3.6. Real matrix treatment
The practical application of ferrate (VI) in the removal of TCL was conducted using a spring water sample. The spring water is analyzed for various water quality parameters; the results are shown in Table 2. The water sample contains a high level of inorganic carbon (7.53 mg/L), which is attributed to the high value of carbonates or bicarbonates of calcium. Moreover, the amount of organic carbon or NPOC is due to the presence of humic substances in the water. However, the water sample contains low concentrations of total Ni, Mn, and Ca and negligible amounts of Cu, Fe, Zn, and Pb. Additionally, the sample contains a relatively higher phosphate concentration; however, the sulfates and nitrates are at a low level. The water sample was spiked with varying concentrations of TCL (from 0.02 to 0.3 mmol/L), and these TCL samples were treated with ferrate (VI) (0.1 mmol/L) at pH 10.0. The results are shown in Figure 6, and the percentage of TCL removal is compared with the results obtained previously with distilled water (Figure 5).

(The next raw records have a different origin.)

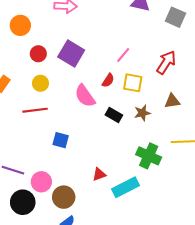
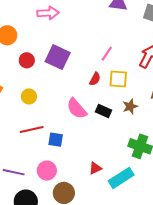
yellow circle: (40, 83) -> (29, 96), moved
pink semicircle: (85, 96) -> (77, 109), moved
red line: (35, 110) -> (32, 130), moved
pink circle: (41, 182) -> (47, 171), moved

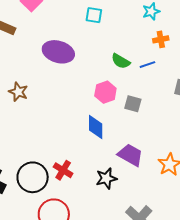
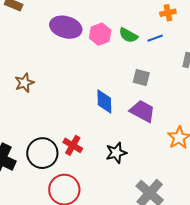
brown star: (18, 92) -> (24, 83), moved, turned 30
pink hexagon: (105, 92) -> (100, 34), moved
purple trapezoid: (130, 155) -> (142, 111), moved

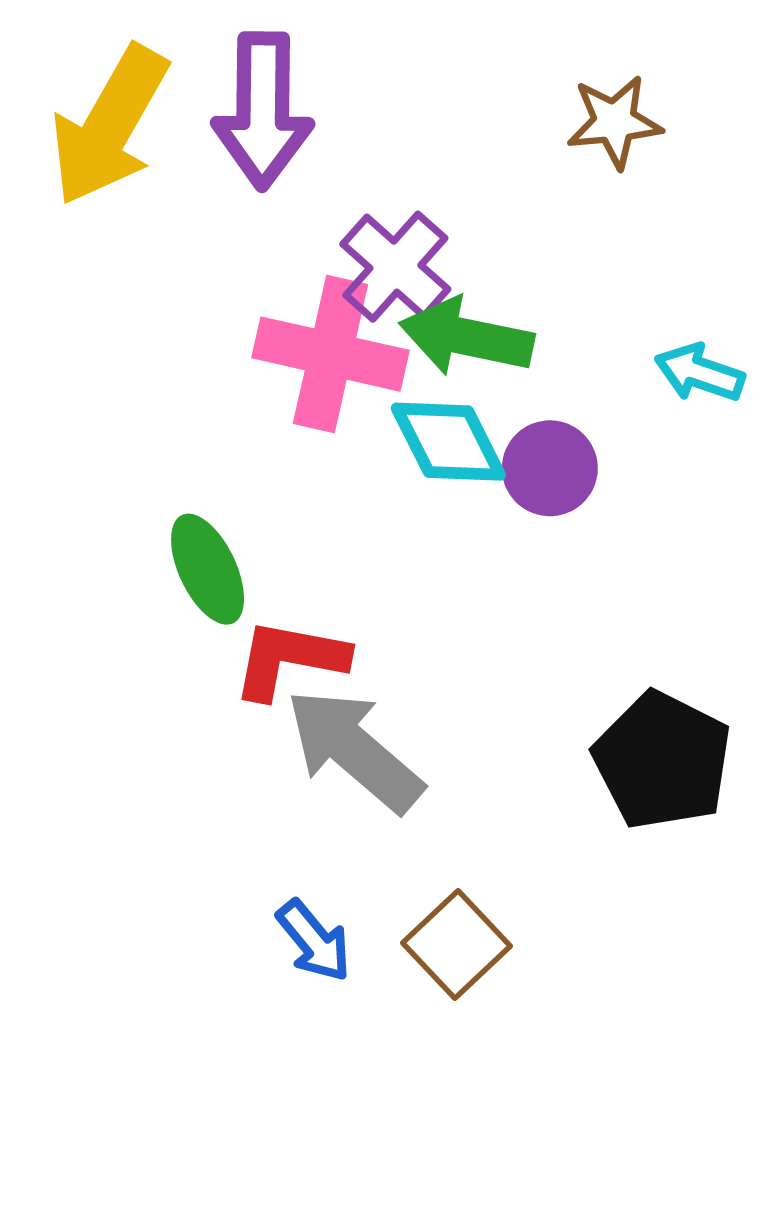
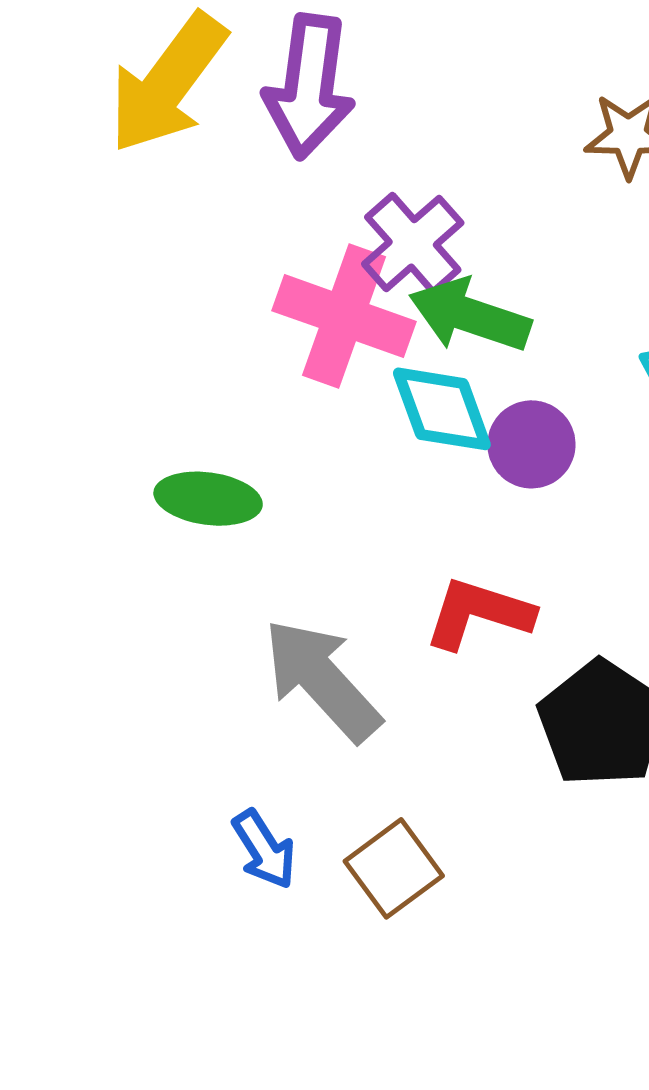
green ellipse: (208, 569) -> (208, 499), turned -64
red L-shape: (290, 659) -> (479, 613), moved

The results indicated that ferrate (VI) efficiently eliminates the TCL even in spring water samples since no significant difference is observed compared to the purified water results. Overall, the studies demonstrated that ferrate (VI) is an effective and potential oxidant in eliminating TCL.
4. Conclusion
The high-purity synthesized potassium ferrate showed potential for the degradation of TCL in aqueous medium. The increase in solution pH (from 7.0 to 10.0) and decrease in TCL concentrations favored the percentage elimination of TCL. A considerably high percentage elimination of TCL (97.4%) was achieved at pH 10.0, taking ferrate (VI) and TCL concentrations of 0.1 and 0.02 mmol/L, respectively. In the presence of TCL, ferrate (VI) removal followed pseudosecond-order rate kinetics. An apparent molar stoichiometry of 2:1 was obtained for ferrate (VI) to TCL in the degradation kinetics. The overall rate constant (kapp) was estimated to be 1,978.8 L2/mmol2⋅min. EDTA and glycine suppressed the percentage removal of TCL by ferrate (VI); however, the presence of NaCl, Na2HPO4, NaNO3, oxalic acid, and NaNO2 negligibly affected the removal of TCL. Nevertheless, ferrate (VI) mineralized the TCL significantly, and mineralization was favored at higher pH values, increasing from 18.57 to 32.52% when the solution pH increased from pH 7.0 to 10.0. Similarly, ferrate (VI) efficiently removes TCL in spring water samples. The studies indicated that ferrate (VI) is relatively efficient in eliminating emerging water contaminants from the aquatic environment.